I don't have much to add that hasn't been said. There are alot of proposals out there and we have no details. Generally....

1) Not short much here...just the bit of SRS I picked up at the close. Long GE, and a bunch of gold and oil stocks. No reason to be short here for awhile....if we get something like a shorting ban, you'll see an blast up lasting weeks, in all likelihood folllowed by a crash with no short covering to cushion the blow.

2) The RTC "solution" has a lot of unintended problems. First, 2008 is not 1989. The indebtedness and leverage employed by the now-distressed lenders is much, much larger (generally speaking). You'd mark down properties to place them in whatever receivership facility is designed. That mark would be a material event, and require corresponding marks on the part of derivative holders.

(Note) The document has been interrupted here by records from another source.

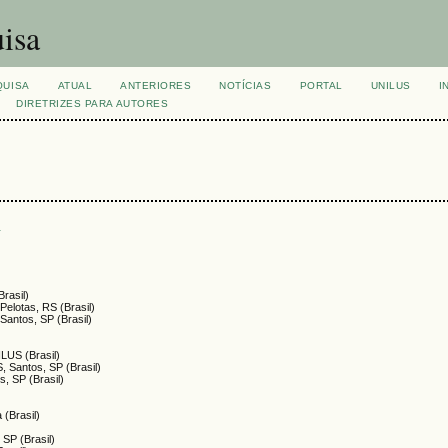
isa
QUISA
ATUAL
ANTERIORES
NOTÍCIAS
PORTAL
UNILUS
I
DIRETRIZES PARA AUTORES
s
Brasil)
Pelotas, RS (Brasil)
Santos, SP (Brasil)
ILUS (Brasil)
, Santos, SP (Brasil)
s, SP (Brasil)
 (Brasil)
 SP (Brasil)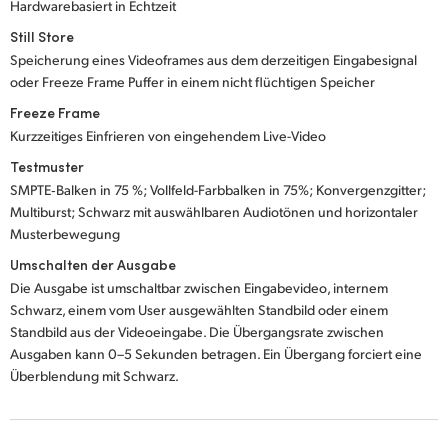
Hardwarebasiert in Echtzeit
Still Store
Speicherung eines Videoframes aus dem derzeitigen Eingabesignal
oder Freeze Frame Puffer in einem nicht flüchtigen Speicher
Freeze Frame
Kurzzeitiges Einfrieren von eingehendem Live-Video
Testmuster
SMPTE‑Balken in 75 %; Vollfeld-Farbbalken in 75%; Konvergenzgitter;
Multiburst; Schwarz mit auswählbaren Audiotönen und horizontaler
Musterbewegung
Umschalten der Ausgabe
Die Ausgabe ist umschaltbar zwischen Eingabevideo, internem
Schwarz, einem vom User ausgewählten Standbild oder einem
Standbild aus der Videoeingabe. Die Übergangsrate zwischen
Ausgaben kann 0–5 Sekunden betragen. Ein Übergang forciert eine
Überblendung mit Schwarz.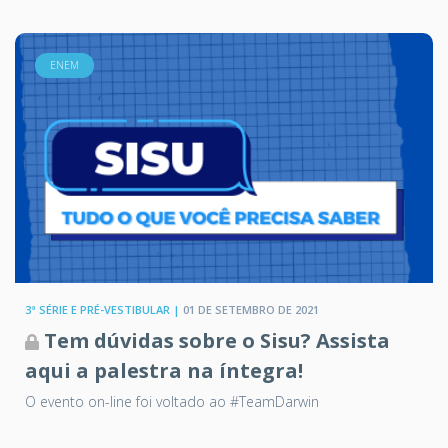
ENEM
3ª SÉRIE E PRÉ-VESTIBULAR |
01 DE SETEMBRO DE 2021
Tem dúvidas sobre o Sisu? Assista
aqui a palestra na íntegra!
O evento on-line foi voltado ao #TeamDarwin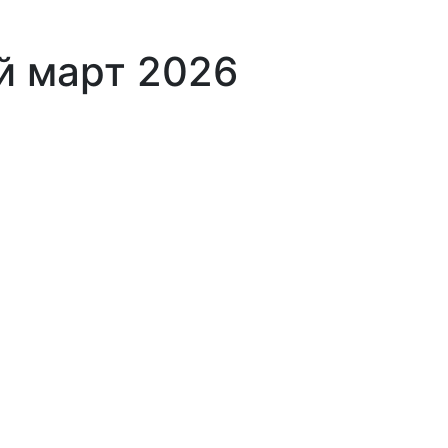
й март 2026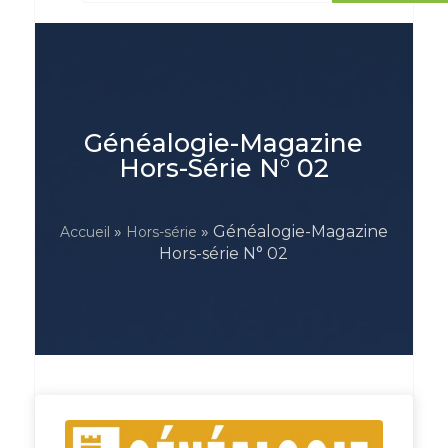
Généalogie-Magazine
Hors-Série N° 02
»
» Généalogie-Magazine
Accueil
Hors-série
Hors-série N° 02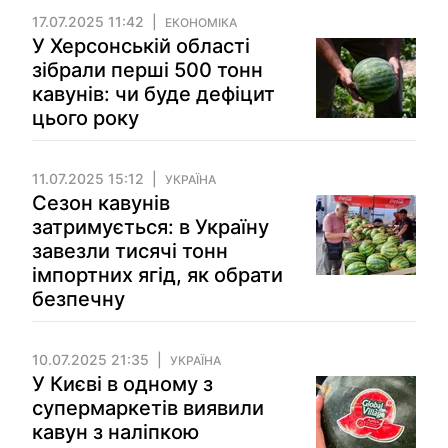
17.07.2025 11:42
ЕКОНОМІКА
У Херсонській області
зібрали перші 500 тонн
кавунів: чи буде дефіцит
цього року
11.07.2025 15:12
УКРАЇНА
Сезон кавунів
затримується: в Україну
завезли тисячі тонн
імпортних ягід, як обрати
безпечну
10.07.2025 21:35
УКРАЇНА
У Києві в одному з
супермаркетів виявили
кавун з наліпкою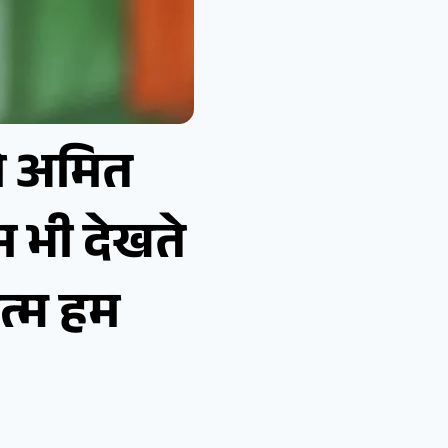
तो अमित
 भी देखते
खत्म हम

Not what the banks really want. And although you'd take properties off the market, it STILL doesn't address domino #1: that buyers can't afford houses at current levels with current incomes. So you'd surely stretch out the pain, but how much of an improvement is this? Ask Japan (who also had problems designing a similar solution in that the banks balked at the markdowns they'd be facing).

3) This won't be construed as "dollar-positive" for very long. Moving risk to the taxpayer because the entire financial system could no longer handle it is hardly representative of a healthy economy or currency.

4) The moral hazard meter will absolutely break. This completes the most massive transfer of government funds from taxpayers to plutocrats in the history of mankind. Way to go, Merka!